Source text:
*-*-*

Other types of locking mechanisms and automation for more best practices may be added in the future.

Motivation

When you use Terraform to provision infrastructure, it records the state of your infrastructure in state files. In order to make changes to your infrastructure, everyone on your team needs access to these state files. You could check the files into version control (not a great idea, as the state files may contain secrets) or use a supported remote state backend to store the state files in a shared location such as S3, Consul, or etcd. All of these options have three problems:

  1. They do not provide locking. If two team members run terraform apply on the same state files at the same time, they may overwrite each other's changes. The official solution to this problem is to use Hashicorp's Atlas, but that can be a fairly expensive option, and it requires you to use a SaaS platform for all Terraform operations.
  2. They are error prone. Very often, you do a fresh checkout of a bunch of Terraform templates from version control, forget to enable remote state storage before applying them, and end up creating a bunch of duplicate resources. Sometimes you do remember to enable remote state storage, but you use the wrong configuration (e.g. the wrong S3 bucket name or key) and you end up overwriting the state for a totally different set of templates.
  3. If you define all of your environments (stage, prod) and components (database, app server) in one set of templates (and therefore one state file), then a mistake anywhere can cause problems everywhere. To isolate different environments and components, you need to define your Terraform code in multiple different folders (see How to manage Terraform state), but this makes it harder to manage state and quickly spin up and tear down environments.

The goal of Terragrunt is to take Terraform, which is a fantastic tool, and make it even better for teams by providing a simple, free locking mechanism, and enforcing best practices around CLI usage and state management.

Install

  1. Install Terraform and make sure it is in your PATH.
  2. Install Terragrunt by going to the Releases Page, downloading the binary for your OS, renaming it to terragrunt, and adding it to your PATH.

Quick start

Go into the folder with your Terraform templates and create a .terragrunt file. This file uses the same HCL syntax as Terraform. Here is an example .terragrunt file that configures Terragrunt to use DynamoDB for locking and to automatically manage remote state for you using the S3 backend:

# Configure Terragrunt to use DynamoDB for locking
lock = {
  backend = "dynamodb"
  config {
    state_file_id = "my-app"

*-*-*

Tasks and exercises:
A) Retype the rows exactly, from the first row up to and including the row that contains "19: 1:30 -> 1:27".
B) Write what comes next in the text about Terragrunt, picking up right after its last line.

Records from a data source
*-*-*

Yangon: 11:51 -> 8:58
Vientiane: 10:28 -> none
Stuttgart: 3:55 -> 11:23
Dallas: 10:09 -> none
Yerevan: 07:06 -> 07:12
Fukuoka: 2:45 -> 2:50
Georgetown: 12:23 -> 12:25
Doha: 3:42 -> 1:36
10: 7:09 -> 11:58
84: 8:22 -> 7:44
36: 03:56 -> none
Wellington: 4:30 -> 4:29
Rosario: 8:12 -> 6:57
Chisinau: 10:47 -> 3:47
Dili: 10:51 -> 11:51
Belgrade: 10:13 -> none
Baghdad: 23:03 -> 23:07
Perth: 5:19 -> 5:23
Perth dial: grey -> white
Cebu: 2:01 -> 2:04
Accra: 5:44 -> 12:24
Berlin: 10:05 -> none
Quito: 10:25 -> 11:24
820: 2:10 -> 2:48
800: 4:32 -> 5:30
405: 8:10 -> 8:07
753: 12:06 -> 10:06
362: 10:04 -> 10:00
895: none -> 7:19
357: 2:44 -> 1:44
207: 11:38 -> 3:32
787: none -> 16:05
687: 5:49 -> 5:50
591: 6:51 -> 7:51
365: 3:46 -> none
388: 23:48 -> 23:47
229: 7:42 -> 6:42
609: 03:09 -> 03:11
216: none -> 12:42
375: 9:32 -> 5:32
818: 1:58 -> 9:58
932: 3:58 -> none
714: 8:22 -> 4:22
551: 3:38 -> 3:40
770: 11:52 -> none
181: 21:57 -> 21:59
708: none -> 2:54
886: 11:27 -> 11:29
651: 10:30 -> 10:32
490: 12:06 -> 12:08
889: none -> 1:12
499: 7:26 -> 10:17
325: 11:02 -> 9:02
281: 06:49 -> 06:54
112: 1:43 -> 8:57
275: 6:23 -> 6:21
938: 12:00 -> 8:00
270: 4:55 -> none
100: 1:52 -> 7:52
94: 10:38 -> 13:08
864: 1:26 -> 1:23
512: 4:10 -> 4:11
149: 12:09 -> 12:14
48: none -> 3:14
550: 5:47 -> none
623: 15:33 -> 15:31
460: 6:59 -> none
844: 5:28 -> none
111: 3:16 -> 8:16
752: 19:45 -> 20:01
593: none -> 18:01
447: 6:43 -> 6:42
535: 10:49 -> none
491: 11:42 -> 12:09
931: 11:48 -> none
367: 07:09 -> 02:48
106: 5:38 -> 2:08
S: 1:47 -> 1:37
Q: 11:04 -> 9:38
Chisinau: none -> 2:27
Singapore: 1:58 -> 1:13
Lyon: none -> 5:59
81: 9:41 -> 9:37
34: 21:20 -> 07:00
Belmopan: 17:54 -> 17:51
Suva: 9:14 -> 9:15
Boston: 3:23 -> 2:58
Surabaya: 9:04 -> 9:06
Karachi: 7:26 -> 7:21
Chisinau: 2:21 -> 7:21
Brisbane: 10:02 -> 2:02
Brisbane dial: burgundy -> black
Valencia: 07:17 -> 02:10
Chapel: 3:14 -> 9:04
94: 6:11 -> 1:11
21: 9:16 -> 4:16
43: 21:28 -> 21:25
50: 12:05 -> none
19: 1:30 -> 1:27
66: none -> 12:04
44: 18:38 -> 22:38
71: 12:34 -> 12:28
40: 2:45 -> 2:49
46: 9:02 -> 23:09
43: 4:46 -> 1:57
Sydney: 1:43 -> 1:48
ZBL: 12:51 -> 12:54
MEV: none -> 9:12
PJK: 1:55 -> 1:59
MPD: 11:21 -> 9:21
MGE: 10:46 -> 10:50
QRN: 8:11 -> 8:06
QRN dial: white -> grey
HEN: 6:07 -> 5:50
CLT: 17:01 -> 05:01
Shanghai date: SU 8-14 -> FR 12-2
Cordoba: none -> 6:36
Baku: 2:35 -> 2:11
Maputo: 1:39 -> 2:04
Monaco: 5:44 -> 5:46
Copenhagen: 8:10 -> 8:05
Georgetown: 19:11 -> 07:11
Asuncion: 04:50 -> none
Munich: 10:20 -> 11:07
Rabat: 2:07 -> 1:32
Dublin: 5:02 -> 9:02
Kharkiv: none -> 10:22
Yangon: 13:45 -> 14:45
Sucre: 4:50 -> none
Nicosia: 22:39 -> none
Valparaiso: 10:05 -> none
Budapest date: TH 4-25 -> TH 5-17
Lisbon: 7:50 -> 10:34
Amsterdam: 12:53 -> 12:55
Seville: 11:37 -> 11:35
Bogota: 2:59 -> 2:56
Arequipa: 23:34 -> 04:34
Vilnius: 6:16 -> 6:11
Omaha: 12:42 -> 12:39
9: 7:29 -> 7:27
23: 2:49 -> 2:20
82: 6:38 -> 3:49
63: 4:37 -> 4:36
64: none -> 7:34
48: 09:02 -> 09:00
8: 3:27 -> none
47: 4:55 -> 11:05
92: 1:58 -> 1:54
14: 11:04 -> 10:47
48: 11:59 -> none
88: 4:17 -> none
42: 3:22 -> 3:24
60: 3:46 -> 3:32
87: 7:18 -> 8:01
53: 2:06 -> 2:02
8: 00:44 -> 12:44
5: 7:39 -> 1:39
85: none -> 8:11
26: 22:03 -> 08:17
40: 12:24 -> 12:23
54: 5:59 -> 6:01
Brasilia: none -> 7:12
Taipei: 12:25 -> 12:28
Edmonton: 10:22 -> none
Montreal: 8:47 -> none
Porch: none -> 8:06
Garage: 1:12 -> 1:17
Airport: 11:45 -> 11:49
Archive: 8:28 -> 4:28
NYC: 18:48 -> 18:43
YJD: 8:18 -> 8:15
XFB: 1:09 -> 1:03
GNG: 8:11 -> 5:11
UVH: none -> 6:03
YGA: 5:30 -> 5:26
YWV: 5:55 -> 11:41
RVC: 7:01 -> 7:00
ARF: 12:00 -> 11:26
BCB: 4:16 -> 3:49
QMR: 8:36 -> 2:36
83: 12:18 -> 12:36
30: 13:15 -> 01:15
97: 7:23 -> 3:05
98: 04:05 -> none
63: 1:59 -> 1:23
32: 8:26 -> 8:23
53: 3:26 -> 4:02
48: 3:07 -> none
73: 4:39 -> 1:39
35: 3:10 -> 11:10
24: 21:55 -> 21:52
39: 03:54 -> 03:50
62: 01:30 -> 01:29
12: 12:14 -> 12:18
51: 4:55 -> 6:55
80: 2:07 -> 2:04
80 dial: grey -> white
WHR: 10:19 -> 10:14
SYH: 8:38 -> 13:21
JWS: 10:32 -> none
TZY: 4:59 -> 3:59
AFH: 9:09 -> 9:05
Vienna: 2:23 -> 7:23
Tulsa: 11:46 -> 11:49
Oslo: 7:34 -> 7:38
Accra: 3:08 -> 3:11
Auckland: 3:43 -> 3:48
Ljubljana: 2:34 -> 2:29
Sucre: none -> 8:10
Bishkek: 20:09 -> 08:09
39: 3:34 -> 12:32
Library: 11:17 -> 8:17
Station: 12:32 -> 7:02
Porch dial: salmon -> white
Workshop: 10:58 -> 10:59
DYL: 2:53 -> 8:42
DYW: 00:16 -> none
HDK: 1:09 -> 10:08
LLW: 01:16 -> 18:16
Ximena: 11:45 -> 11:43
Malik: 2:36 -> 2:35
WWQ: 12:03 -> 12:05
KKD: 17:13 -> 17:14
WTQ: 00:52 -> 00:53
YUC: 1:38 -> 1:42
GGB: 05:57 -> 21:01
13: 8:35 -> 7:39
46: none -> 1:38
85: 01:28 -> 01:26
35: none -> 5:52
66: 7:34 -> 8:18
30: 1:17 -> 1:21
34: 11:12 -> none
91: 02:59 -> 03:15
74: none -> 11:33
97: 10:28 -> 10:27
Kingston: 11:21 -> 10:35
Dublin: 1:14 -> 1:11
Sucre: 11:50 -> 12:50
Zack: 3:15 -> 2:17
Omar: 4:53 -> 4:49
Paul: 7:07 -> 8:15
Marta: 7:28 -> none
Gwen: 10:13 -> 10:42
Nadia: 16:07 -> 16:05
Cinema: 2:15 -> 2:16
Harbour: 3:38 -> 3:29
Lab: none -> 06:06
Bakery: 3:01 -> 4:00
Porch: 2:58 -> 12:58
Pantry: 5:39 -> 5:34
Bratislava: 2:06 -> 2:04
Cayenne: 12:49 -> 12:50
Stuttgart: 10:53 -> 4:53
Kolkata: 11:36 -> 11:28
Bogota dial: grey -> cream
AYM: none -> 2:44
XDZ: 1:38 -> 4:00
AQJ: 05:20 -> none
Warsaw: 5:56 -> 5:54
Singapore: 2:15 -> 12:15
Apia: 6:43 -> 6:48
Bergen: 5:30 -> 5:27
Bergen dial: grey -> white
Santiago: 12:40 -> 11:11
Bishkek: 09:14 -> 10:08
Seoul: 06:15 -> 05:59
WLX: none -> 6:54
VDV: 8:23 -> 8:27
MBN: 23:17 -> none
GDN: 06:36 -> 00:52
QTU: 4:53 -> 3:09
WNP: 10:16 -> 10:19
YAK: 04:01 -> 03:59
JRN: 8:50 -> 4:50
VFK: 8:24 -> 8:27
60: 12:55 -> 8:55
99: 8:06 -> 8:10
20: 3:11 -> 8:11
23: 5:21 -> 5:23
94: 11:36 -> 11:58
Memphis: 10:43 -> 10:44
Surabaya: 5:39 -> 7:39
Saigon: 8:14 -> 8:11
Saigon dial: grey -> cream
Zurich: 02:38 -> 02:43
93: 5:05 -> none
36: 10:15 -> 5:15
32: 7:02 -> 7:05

*-*-*

Expected results:
A)
Yangon: 11:51 -> 8:58
Vientiane: 10:28 -> none
Stuttgart: 3:55 -> 11:23
Dallas: 10:09 -> none
Yerevan: 07:06 -> 07:12
Fukuoka: 2:45 -> 2:50
Georgetown: 12:23 -> 12:25
Doha: 3:42 -> 1:36
10: 7:09 -> 11:58
84: 8:22 -> 7:44
36: 03:56 -> none
Wellington: 4:30 -> 4:29
Rosario: 8:12 -> 6:57
Chisinau: 10:47 -> 3:47
Dili: 10:51 -> 11:51
Belgrade: 10:13 -> none
Baghdad: 23:03 -> 23:07
Perth: 5:19 -> 5:23
Perth dial: grey -> white
Cebu: 2:01 -> 2:04
Accra: 5:44 -> 12:24
Berlin: 10:05 -> none
Quito: 10:25 -> 11:24
820: 2:10 -> 2:48
800: 4:32 -> 5:30
405: 8:10 -> 8:07
753: 12:06 -> 10:06
362: 10:04 -> 10:00
895: none -> 7:19
357: 2:44 -> 1:44
207: 11:38 -> 3:32
787: none -> 16:05
687: 5:49 -> 5:50
591: 6:51 -> 7:51
365: 3:46 -> none
388: 23:48 -> 23:47
229: 7:42 -> 6:42
609: 03:09 -> 03:11
216: none -> 12:42
375: 9:32 -> 5:32
818: 1:58 -> 9:58
932: 3:58 -> none
714: 8:22 -> 4:22
551: 3:38 -> 3:40
770: 11:52 -> none
181: 21:57 -> 21:59
708: none -> 2:54
886: 11:27 -> 11:29
651: 10:30 -> 10:32
490: 12:06 -> 12:08
889: none -> 1:12
499: 7:26 -> 10:17
325: 11:02 -> 9:02
281: 06:49 -> 06:54
112: 1:43 -> 8:57
275: 6:23 -> 6:21
938: 12:00 -> 8:00
270: 4:55 -> none
100: 1:52 -> 7:52
94: 10:38 -> 13:08
864: 1:26 -> 1:23
512: 4:10 -> 4:11
149: 12:09 -> 12:14
48: none -> 3:14
550: 5:47 -> none
623: 15:33 -> 15:31
460: 6:59 -> none
844: 5:28 -> none
111: 3:16 -> 8:16
752: 19:45 -> 20:01
593: none -> 18:01
447: 6:43 -> 6:42
535: 10:49 -> none
491: 11:42 -> 12:09
931: 11:48 -> none
367: 07:09 -> 02:48
106: 5:38 -> 2:08
S: 1:47 -> 1:37
Q: 11:04 -> 9:38
Chisinau: none -> 2:27
Singapore: 1:58 -> 1:13
Lyon: none -> 5:59
81: 9:41 -> 9:37
34: 21:20 -> 07:00
Belmopan: 17:54 -> 17:51
Suva: 9:14 -> 9:15
Boston: 3:23 -> 2:58
Surabaya: 9:04 -> 9:06
Karachi: 7:26 -> 7:21
Chisinau: 2:21 -> 7:21
Brisbane: 10:02 -> 2:02
Brisbane dial: burgundy -> black
Valencia: 07:17 -> 02:10
Chapel: 3:14 -> 9:04
94: 6:11 -> 1:11
21: 9:16 -> 4:16
43: 21:28 -> 21:25
50: 12:05 -> none
19: 1:30 -> 1:27

B)
  }
}

# Configure Terragrunt to automatically store tfstate files in an S3 bucket
remote_state = {
  backend = "s3"
  config {
    encrypt = "true"
    bucket = "my-bucket"
    key = "terraform.tfstate"
    region = "us-east-1"
  }
}

Once you check this .terragrunt file into source control, everyone on your team can use Terragrunt to run all the standard Terraform commands:

terragrunt get
terragrunt plan
terragrunt apply
terragrunt output
terragrunt destroy

Terragrunt forwards almost all commands, arguments, and options directly to Terraform, using whatever version of Terraform you already have installed. However, before running Terraform, Terragrunt will ensure your remote state is configured according to the settings in the .terragrunt file. Moreover, for the apply, refresh, and destroy commands, Terragrunt will first try to acquire a lock using DynamoDB:

terragrunt apply
[terragrunt] 2016/05/30 16:55:28 Configuring remote state for the s3 backend
[terragrunt] 2016/05/30 16:55:28 Running command: terraform remote config -backend s3 -backend-config=key=terraform.tfstate -backend-config=region=us-east-1 -backend-config=encrypt=true -backend-config=bucket=my-bucket
Initialized blank state with remote state enabled!
[terragrunt] 2016/05/30 16:55:29 Attempting to acquire lock for state file my-app in DynamoDB
[terragrunt] 2016/05/30 16:55:30 Attempting to create lock item for state file my-app in DynamoDB table terragrunt_locks
[terragrunt] 2016/05/30 16:55:30 Lock acquired!
[terragrunt] 2016/05/30 16:55:30 Running command: terraform apply
terraform apply

aws_instance.example: Creating...
  ami:                      "" => "ami-0d729a60"
  instance_type:            "" => "t2.micro"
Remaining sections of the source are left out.